Long before the internet made sharing this intel possible, ancient civilizations around the globe turned to bone broth for healing. This highly mineralized and collagen-rich brew encourages tissue repair, bone strengthening, joint mobility, gut lining integrity, digestion optimization, boosted immunity, infection resistance, and the list goes on. I can only imagine they must have also witnessed the aesthetic benefits of sipping such as more lustrous hair, glowing skin, stronger bones, and skin elasticity and tone. How fortunate are we to be the down-winders of their nourishing traditions and wisdom.
Making bone brew, which in the culinary world is called stock, was one of the first skills I honed as a chef. It is a mega tool in the toolkit of cheffery––we use it in sauce reductions, as the liquid base for soups and stews, to swell risottos and other rice dishes, and to moisten casseroles. A chef takes making stock quite seriously. Bones boil low and slow all day with aromatics and herbs, and the strained liquid is finished with sea salt to deepen the flavor. Rather than composting scraps like the skins of onions and garlic, stems from fresh picked rosemary and thyme, the nubs of carrots and mushrooms, and rigid ends of celery, we reserve them for stock simmering, throwing them into a large pot with land animal and fish bones that have been awaiting their reduction.
I make a batch of stock for cooking and sipping a few times per month. Half is reserved in the refrigerator for more immediate use, and the other is transferred to a freezable vessel for future access. A small cup a day can help keep the doctor away.

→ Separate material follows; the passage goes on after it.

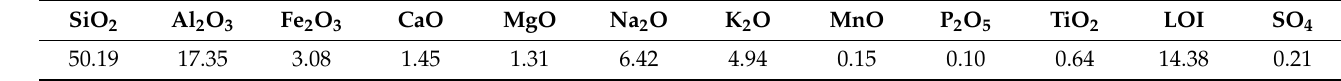
Table 4. XRF analysis of the tuff pozzolan.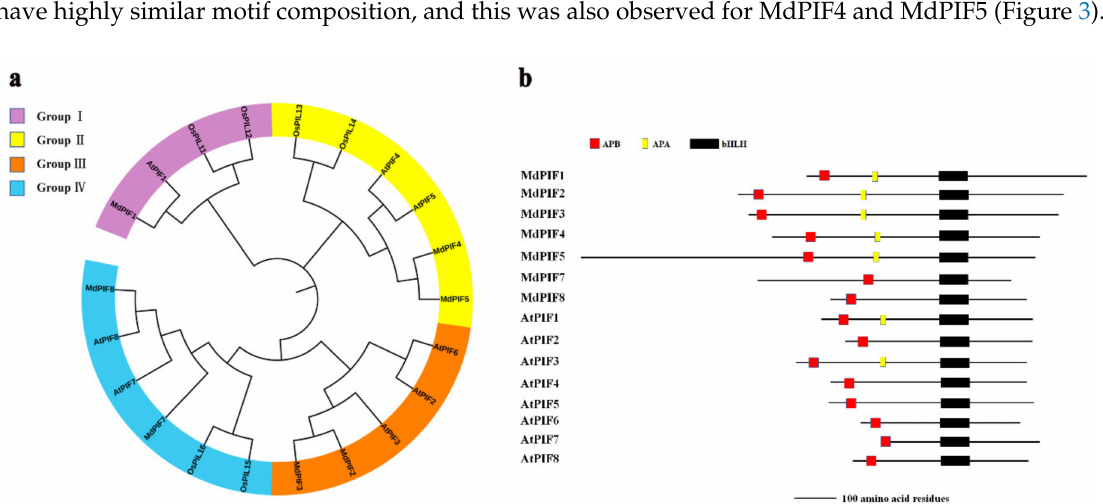
Figure 2. AnalysisofphylogeneticrelationshipandconserveddomainsofMdPIFs. ( a )Unrootedphylogenetic tree of PIF proteins from Malus domestica , Arabidopsis thaliana , and Oryza sativa. MEGA5.1 was used to construct the phylogenetic tree based on the PIF protein sequences, and the four distinct subgroups of PIF proteins are shown. Interactive Tree of Life (iTOL) online software was used to annotate and review the phylogenic tree. AtPIF1: AT2G20180; AtPIF2: AT2G46970; AtPIF3: AT1G09530; AtPIF4: AT2G43010; AtPIF5: AT3G59060; AtPIF6: AT3G62090; AtPIF7: AT5G61270; AtPIF8: AT4G00050; OsPIL11: Os12g0610200; OsPIL12: Os03g0639300; OsPIL13: Os03g0782500; OsPIL14: Os07g0143200; OsPIL15: Os01g0286100; OsPIL16: Os05g0139100. ( b ) Motif comparisons of the MdPIF and AtPIF proteins. The presence of APA, APB, and bHLH motif is depicted as boxes. Bar = 100 amino acid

Each batch makes approx. 8 cups
2 tablespoons grass fed butter or ghee
2 yellow onions (with skins), quartered
6 garlic cloves (with skins), smashed
1 (2-inch) piece fresh ginger, smashed
4 medium celery stalks (with delicate leaves), cut into large chunks
4 medium carrots, cut into large chunks
8-10 sprigs fresh thyme
2 sprigs fresh rosemary
1 tablespoon black peppercorns
2 teaspoons dill seed
2 large bay leaves
1 organic, grass-fed chicken carcass with skin (all meat removed)
10-12 cups water
1-2 tablespoons sea salt
In a large stock pot, warm butter or ghee over medium heat. Add onions, garlic, and ginger, and soften for four to five minutes. Add celery and carrots, and heat for another five minutes. Add thyme and rosemary sprigs, peppercorns, dill seed, and bay leaves. Stir to coat with butter or ghee for one minute.
Add chicken carcass and press down into the softened vegetables. Make room for the bones to rest amidst them.
Pour in water, and over medium-high heat bring to a very gentle boil. Immediately reduce heat to low, cover and simmer for at least four hours, and up to twelve.
Cool to safely handle and remove all solids using a skimmer and tongs. Salt stock to desired taste, and transfer to storage vessels.